Berkshire Hathaway (BRK.A) (BRK.B) Chief Executive Warren Buffett will publish his annual letter to shareholders this Saturday, and investors will be looking for any additional hints as to who will succeed the famed investor at the helm of the Omaha, Nebraska-based conglomerate.

For more than five decades, the 87-year-old Buffett has penned an annual letter, reflecting -- often optimistically -- on the U.S. economy and Berkshire's performance. But there were some changes to Berkshire's management team that he could address as well.

In January, Buffett appointed two long-time Berkshire executives, Ajit Jain and Greg Abel, to vice chairmen. Abel, 55, is the vice chair of the non-insurance businesses. He previously served as the chairman and CEO of Berkshire Hathaway Energy Company. Jain, 66, is the vice chair of the insurance operations, which include GEICO and Berkshire Reinsurance, two of the most profitable units of the company, even though they may post a loss due to all the natural disasters that took place in 2017. He joined the Berkshire Hathaway Insurance Group since 1986, according to BoardEx, a relationship mapping service of TheStreet Inc.

Buffett described the appointments as "part of a movement to succession over time."

Jain and Abel are logical candidates to succeed Buffett considering their tenure at the company with a market capitalization of $499 billion. The Oracle of Omaha, himself, said that Jain and Abel are "the two key figures at Berkshire."

While Buffett has yet to officially name his successor, some investors and analysts think Abel is the likely pick.
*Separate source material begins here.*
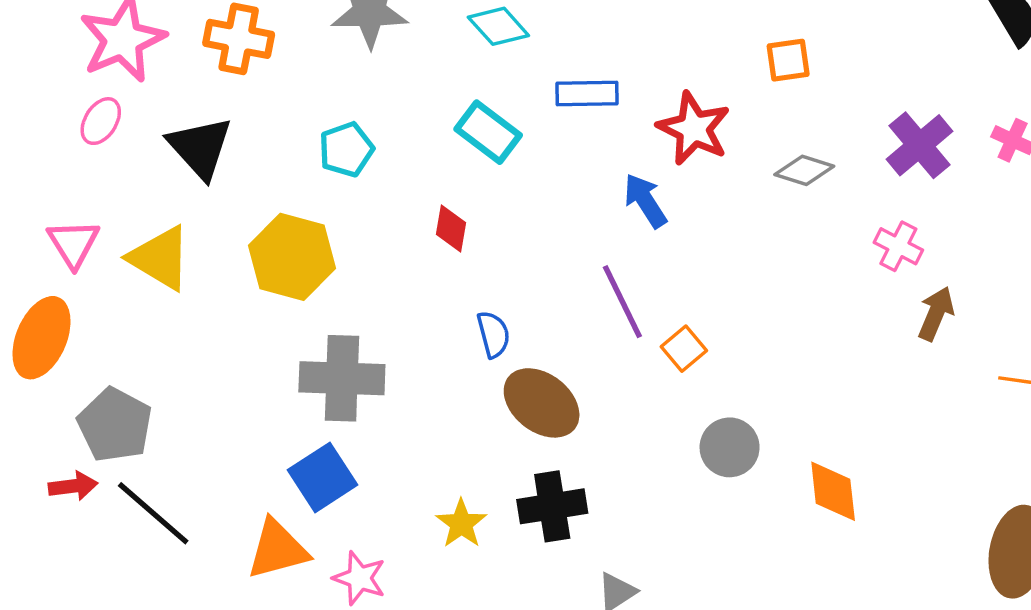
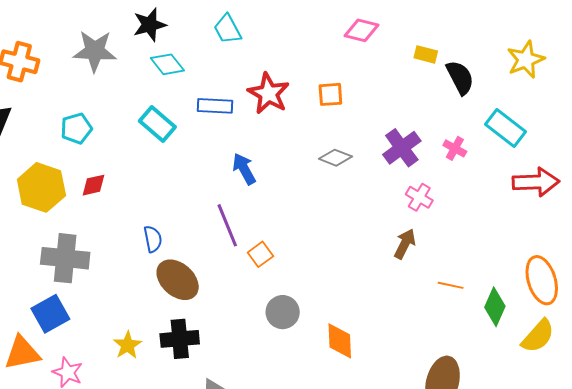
red star: (694, 129) -> (268, 94), moved
red diamond: (451, 228) -> (94, 185), moved, turned 64
pink cross: (898, 246) -> (419, 197), moved

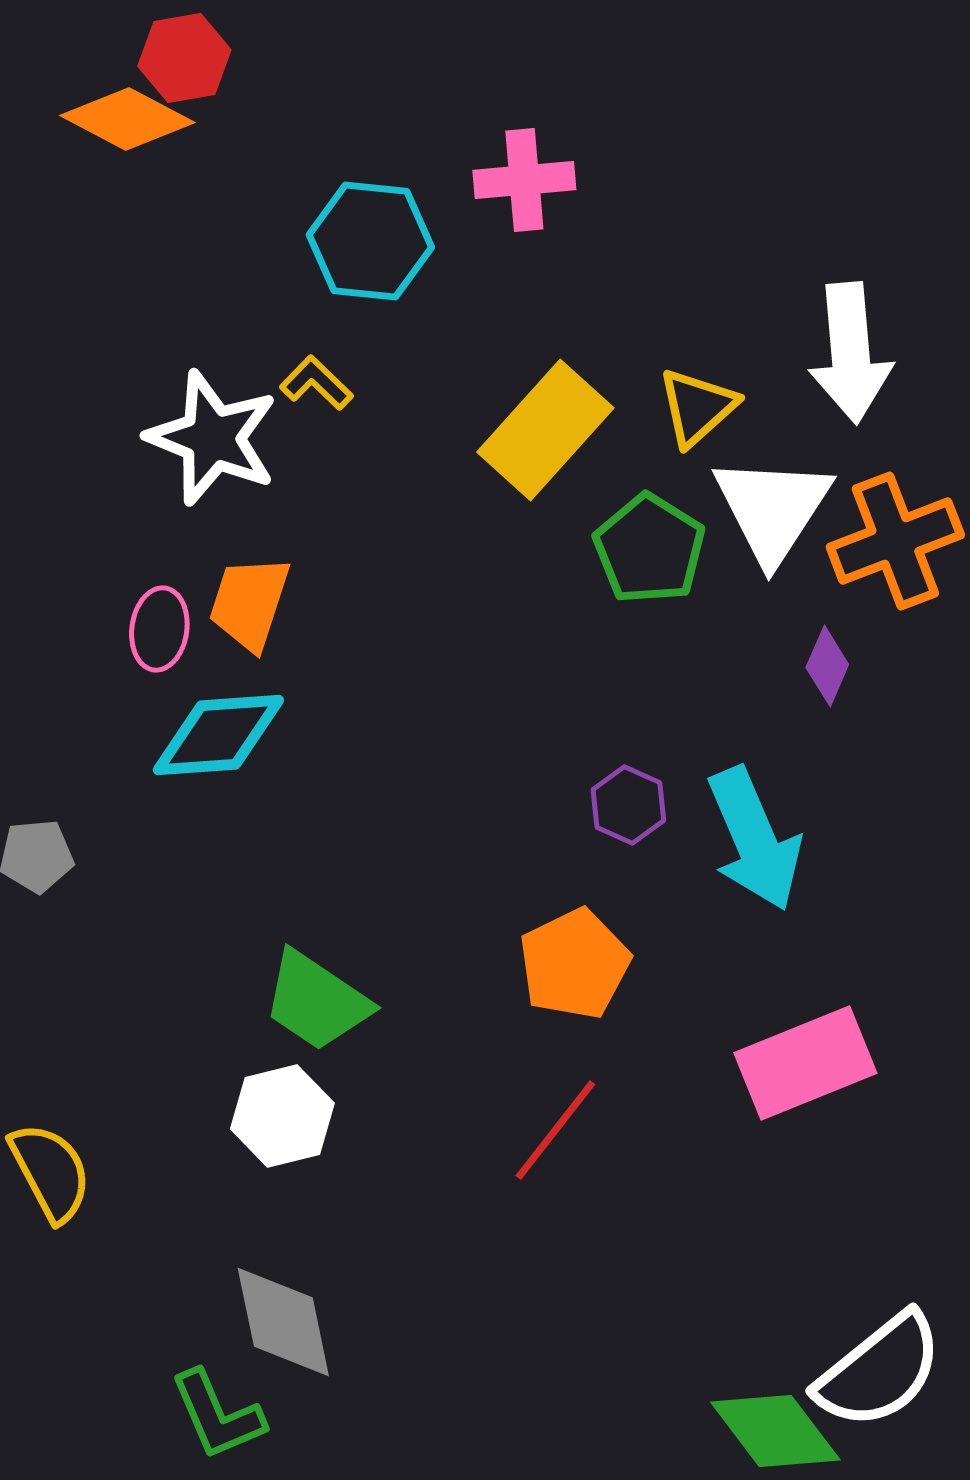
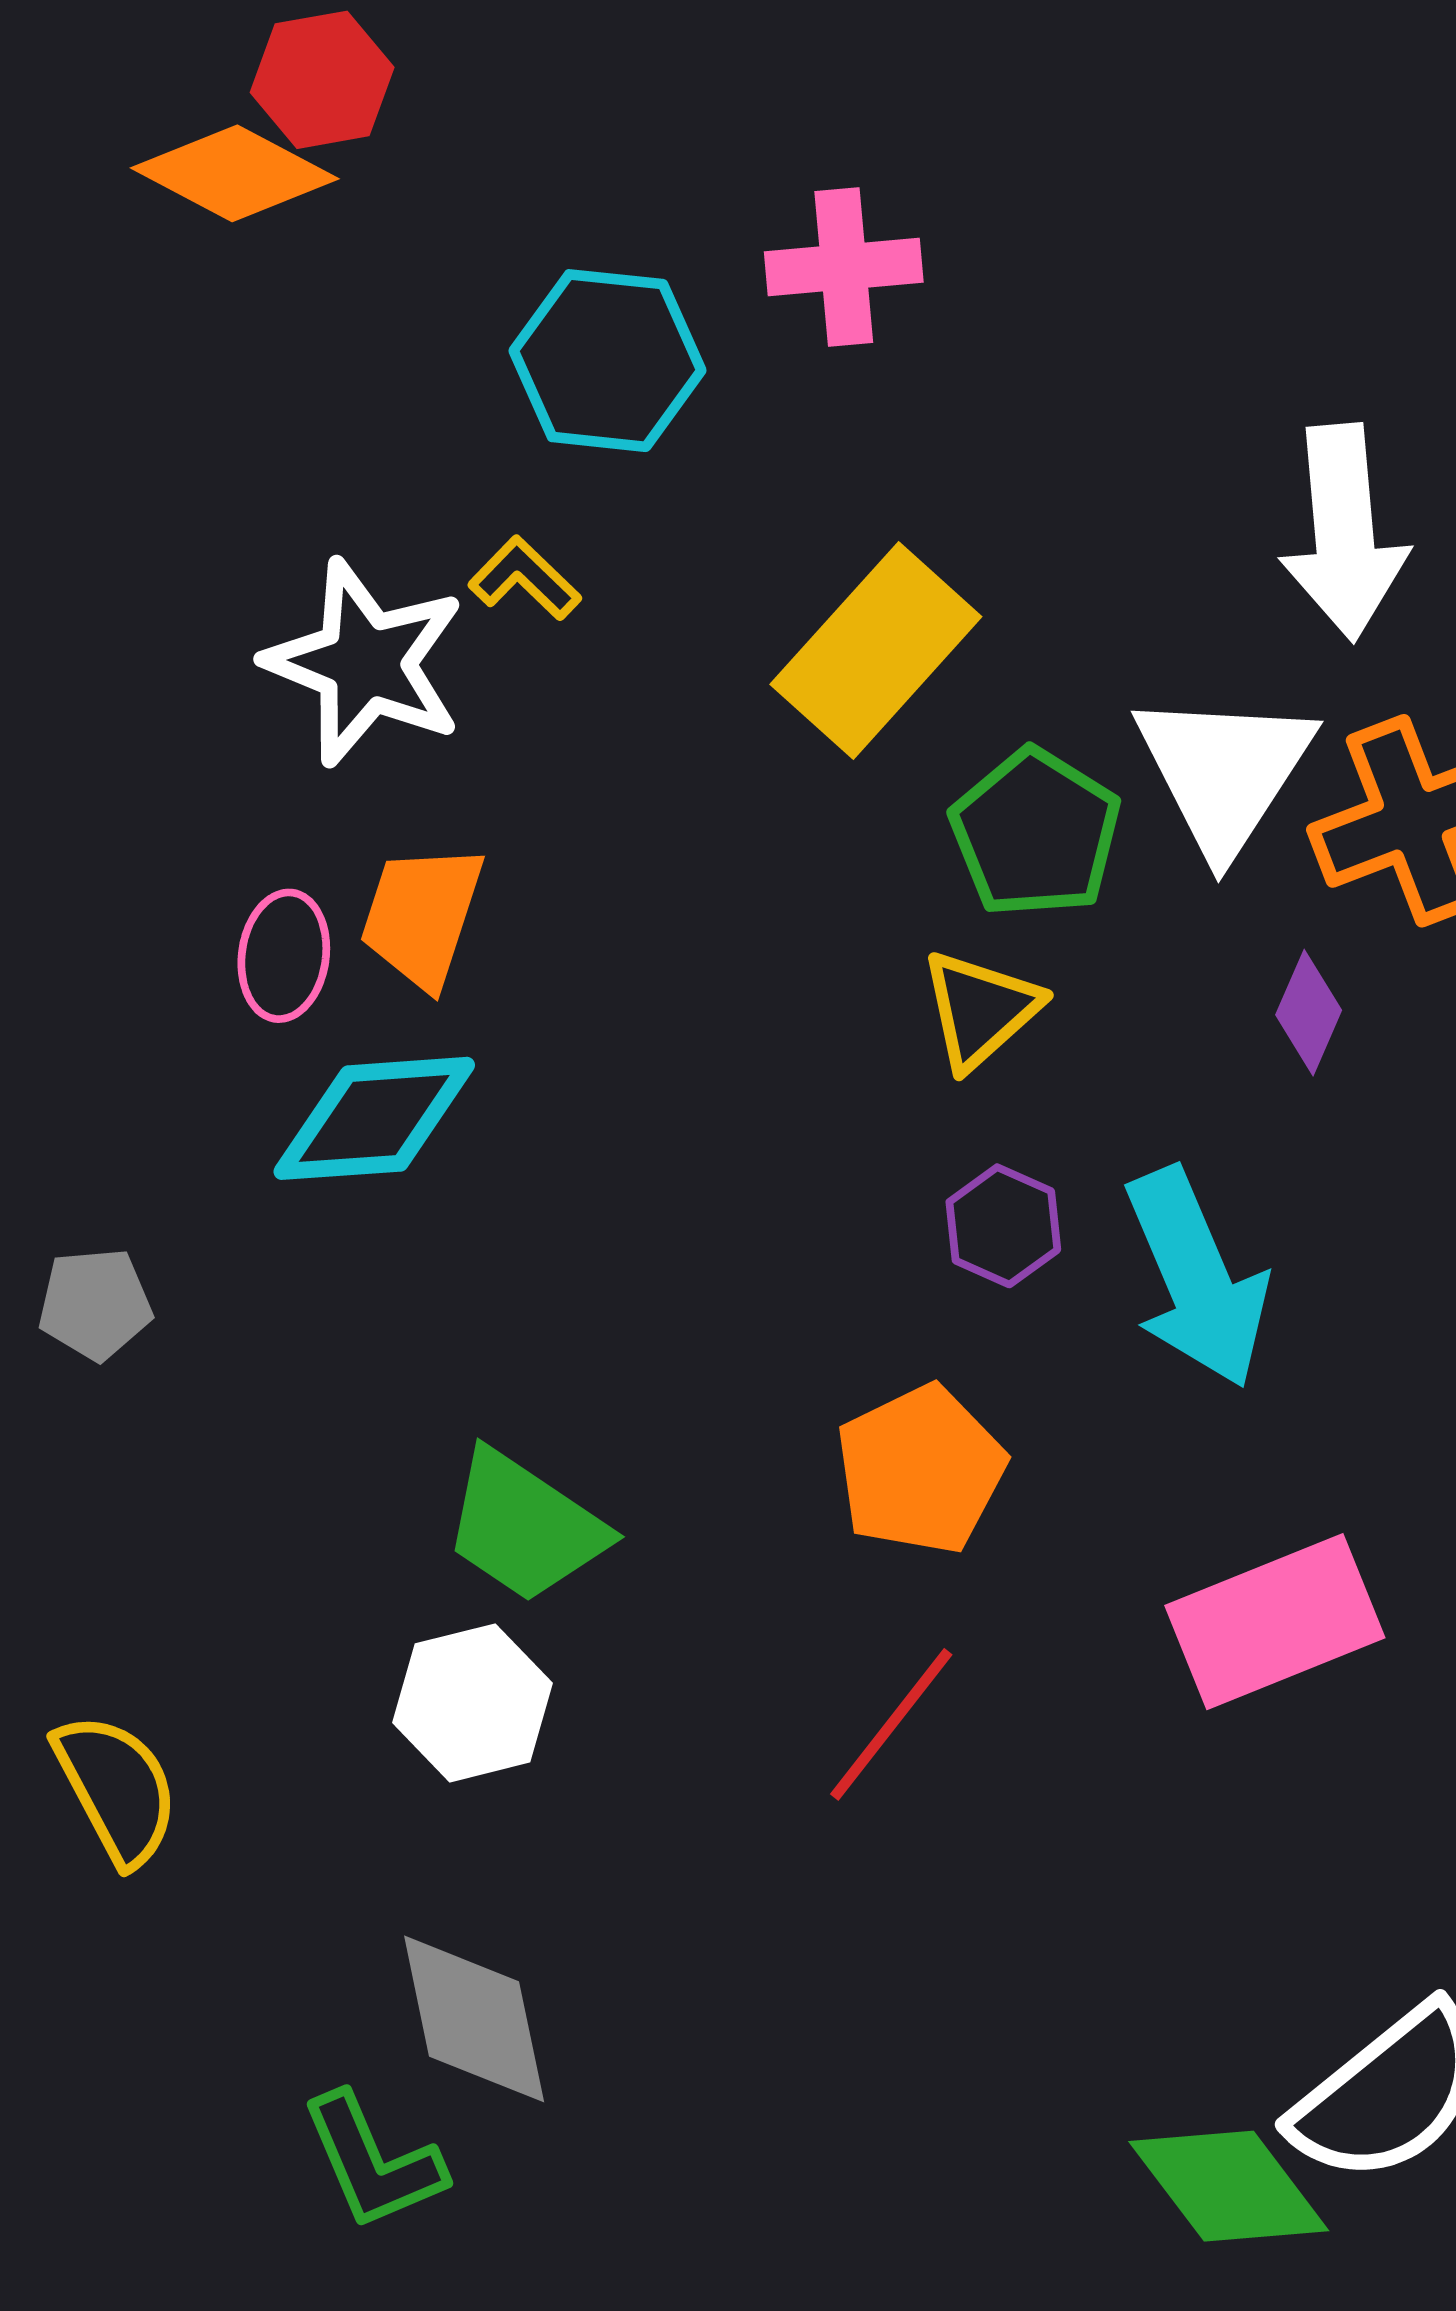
yellow triangle: (697, 407) -> (980, 1009), moved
"The most likely successor in our view, who Warren Buffett regularly praises, is Greg Abel," J.P. Morgan analyst Sarah DeWitt said in a September research note. "We think Greg Abel would be a strong allocator of capital and the earning power of the underlying businesses would remain strong after Buffett."

To be sure, Buffett has publicly praised Jain as well. In his 2016 annual letter, Buffett said: "Ajit has created tens of billions of value for Berkshire shareholders. If there were ever to be another Ajit and you could swap me for him, don't hesitate. Make the trade!"

Even though Abel and Jain are both in line to succeed Buffett, he insisted that "there's no horse race at all in these two fellows." Still, his upcoming annual letter could provide more details about the company's future and its revamped management team. Buffett could also provide additional commentary on the recent U.S. tax overhaul and more information on the company's efforts with Amazon.com Inc. (AMZN) and JPMorgan Chase & Co. (JPM) to develop a healthcare company aimed at combating higher costs.

Along with the annual letter, Berkshire will report year-end results. Revenue for the fourth-quarter is expected to be about $59 billion, according to analysts surveyed by FactSet.

Berkshire Class A shares rose about 0.2% to $302,042.97 at 3:30 p.m. EST Thursday. The stock has risen about 19% year over year. Meanwhile, Berkshire Class B shares were holding relatively flat at $200.92; the stock has climbed 22.5% over the past year.